Ein Kreis hat sich zusammengefunden, um Weihnachten in die Hütten der
Armen und Verlassenen zu tragen. Wir haben uns in einem Schullokal versammelt,
haben unsere Pakete gemacht, bekommen unsere Adressen, unser
Tannenbäumchen und werden einem jungen Kandidaten der Theologie zugeteilt,
der uns führen und den Armen die Weihnachtsandacht halten soll. Der
Postschlitten wartet draußen, es ist ein eisiger Winternachmittag.
Außer mit und den Kandidaten fahren noch zwei junge Mädchen mit uns.
Man kann in der Kälte schwer atmen. Der Kandidat sagt dem Kutscher eine
Adresse, der brummt unzufrieden: "Das ist ja ganz aus der Stadt
heraus", murmelt er, "da wohnen ja nur die Ärmsten, dort sind ja
gar keine Häuser mehr, nur Hütten."
"Gerade darum fahren wir ja auch hin, diese Ärmsten sollen auch
Weihnachten haben", sagt der Kandidat mit seiner hellen, fröhlichen
Stimme. Er ist noch sehr jung, und sein Herz ist voll begeisterter Liebe
für die Armen und für sein zukünftiges Amt.
Die Fahrt will kein Ende nehmen, längst liegen die Häuser der Stadt
hinter uns. An kleinen, schiefen Häuschen mit verschneiten Vorgärten
fahren wir vorüber; es ist kalt, die erstarrten Hände können
kaum mehr die Pakete und das Bäumchen halten. Endlich hält der
Schlitten vor einem etwas größeren Steinhause, und wir sind am Ziel.

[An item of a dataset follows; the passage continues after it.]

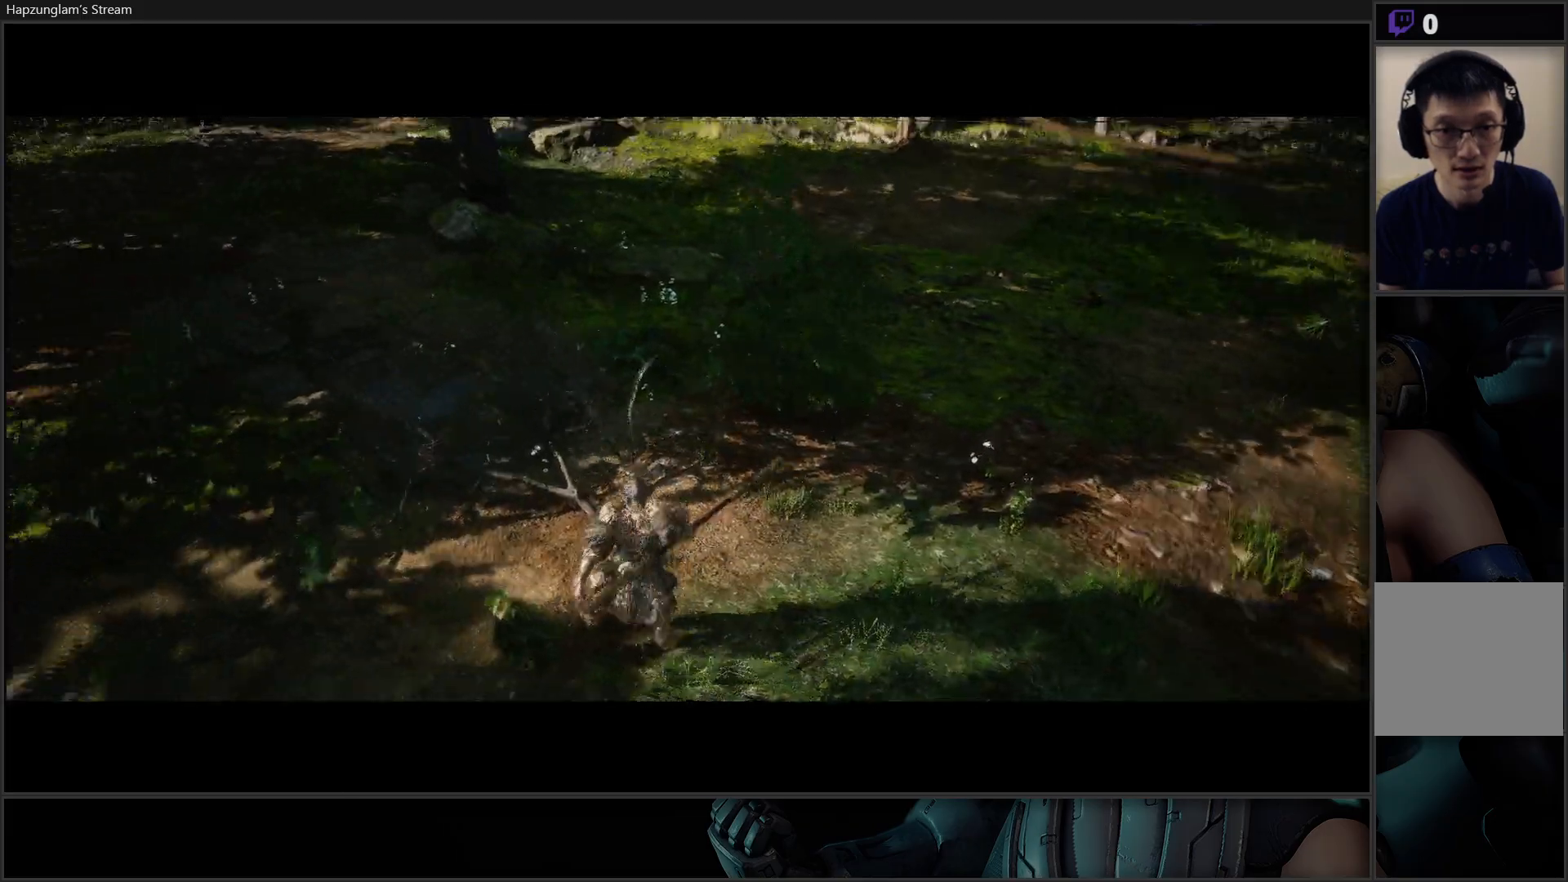
{"buttons": [], "left_stick": "up", "right_stick": "up-left", "events": [[300, "left_stick", "up"]]}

Die Haustür öffnet sich auf unser Klopfen, eine Frau mit finsterem
mürrischen Gesicht fragt nach unserem Begehr. Wir nennen den Namen der
alten Frau, zu der wir wollen. - "Ach, zu der wollen Sie", ist die
noch immer unfreundliche Antwort.
"Wir bringen ihr Weihnachten!" ruft die Stimme des Kandidaten.
"Bringen sie ihr lieber den Tod", sagt die Frau mürrisch,
"dann würde sie ihnen mehr danken als für Weihnachten, sie ist
schon sehr alt und stirbt noch immer nicht, sie lebt keinem zur Freude."
So redend, leuchtet sie uns mit einer Laterne die steile Treppe hinauf und
weist uns an eine verschlossene Tür. Wir haben das mitgebrachte
Bäumchen mit Lichtern geschmückt, haben die Gaben ausgepackt, nun
öffnet der Kandidat die Tür. Wir treten in ein ziemlich großes,
düsteres Zimmer, das nur durch den Schein einer kleinen Petroleumlampe
spärlich erhellt ist. In einer Ecke des Zimmers steht ein Bett, aus den
Kissen erhebt sich langsam ein furchtbares Gesicht, es gehört einer alten
Frau. Wir sehen einen Totenschädel mit trüben, traurigen Augen, die
sich auf uns richten. Kein Haar bedeckt den Kopf, wie erstarrt blickt das
furchtbare Antlitz auf uns.
Der Kandidat stellt das Weihnachtsbäumchen auf den Tisch. Im Schein der
Weihnachtskerzen steht er da, sein Gesicht ist licht und klar, leuchtend vor
Erbarmen und Güte und voll kindlichen Gottvertrauens. Er gibt uns ein
Zeichen, wir sollen singen. "Stille Nacht, heilige Nacht", erklingt
durch den düsteren Raum. Dann liest der Kandidat die alte frohe Botschaft,
die den Mühseligen und Beladenen Jahr für Jahr immer wieder von neuem
tröstend erklingt: "Euch ist heute der Heiland geboren!"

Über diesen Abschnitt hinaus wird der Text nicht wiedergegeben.